Garcia, 29, rejected an outright assignment from the A’s earlier this week, instead electing to become a free agent. He’d pitched 8 2/3 innings out of the Oakland bullpen prior to being designated for assignment. In that short stint, he was tagged for eight runs on 13 hits and five walks with six punchouts while averaging 95.5 mph on his heater. Overall, Garcia has a 6.29 ERA in parts of four Major League seasons, but that’s come in a minuscule sample of just 32 2/3 innings between the A’s, Orioles, Giants and Rockies.

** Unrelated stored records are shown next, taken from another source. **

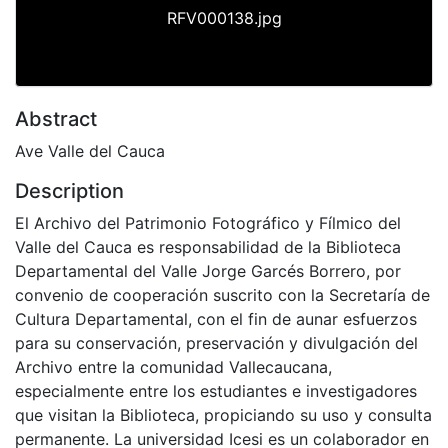
RFV000138.jpg
Abstract
Ave Valle del Cauca
Description
El Archivo del Patrimonio Fotográfico y Fílmico del
Valle del Cauca es responsabilidad de la Biblioteca
Departamental del Valle Jorge Garcés Borrero, por
convenio de cooperación suscrito con la Secretaría de
Cultura Departamental, con el fin de aunar esfuerzos
para su conservación, preservación y divulgación del
Archivo entre la comunidad Vallecaucana,
especialmente entre los estudiantes e investigadores
que visitan la Biblioteca, propiciando su uso y consulta
permanente. La universidad Icesi es un colaborador en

At the Triple-A level, Garcia has had considerably better results — particularly over the past two seasons. After pitching to a 2.34 ERA in 34 2/3 frames with the Orioles’ top affiliate last year, he’s logged 25 1/3 innings of 3.20 ERA ball with the Athletics’ Triple-A club so far in 2023. Since last year, Garcia has a 2.70 ERA with a 28.7% strikeout rate but a troublesome 13.7% walk rate. That includes an 18.6% rate of issuing free passes this year, but command issues of that magnitude haven’t existed in the past; Garcia has walked only 8.4% of his nearly 2000 opponents in the minor leagues overall.

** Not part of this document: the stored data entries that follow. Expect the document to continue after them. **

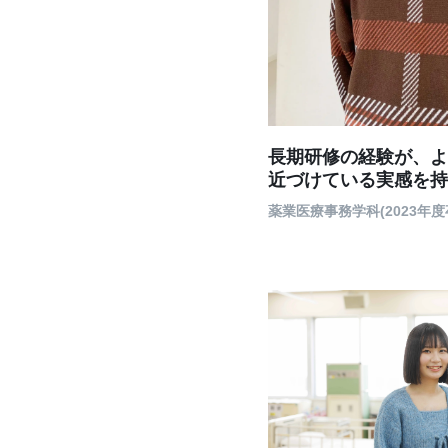
長期研修の経験が、よ
近づけている実感を持
薬業医療事務学科(2023年度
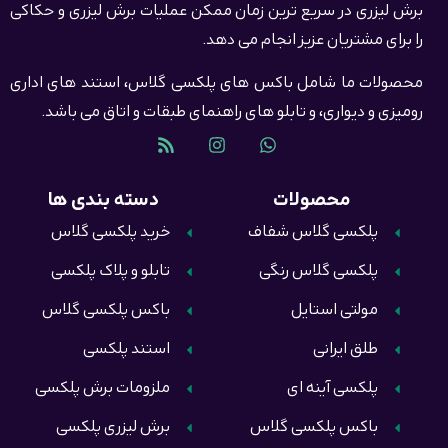
برش لیزری در سریع ترین زمان ممکن عملیات برش لیزری و حکاکی
را برای مشتریان عزیز انجام می دهد.
محصولات ما شامل باکس های پلکسی گلاس، استند های اداری
رومیزی و دیواری، و تابلو های راهنمای طبقات و اتاق می باشد.
محصولات
دسته بندی ها
پلکسی گلاس شفاف
خرید پلکسی گلاس
پلکسی گلاس رنگی
تابلو و پلاک پلکسی
مولتی استایل
باکس پلکسی گلاس
طلق ایرانی
استند پلکسی
پلکسی آینه ای
ملزومات برش پلکسی
باکس پلکسی گلاس
برش لیزری پلکسی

Nationals relievers currently rank 28th in Major League Baseball with a collective 5.03 ERA, though their top relievers have been far more successful. That’s a group that includes trade candidates such as Kyle Finnegan, Carl Edwards Jr. and Hunter Harvey. Given the already shaky bullpen performance and the possibility of trading some of their steadiest arms as the team’s rebuild progresses, it’s only natural to see president of baseball ops Mike Rizzo stashing some additional depth in the upper minors.
Garcia entered the 2023 season with just under a year of Major League service time and crossed that threshold during his stint with the A’s. If he’s able to crack the Nationals’ roster and pitch well enough to hold down a roster spot, he’d be controllable for another five years.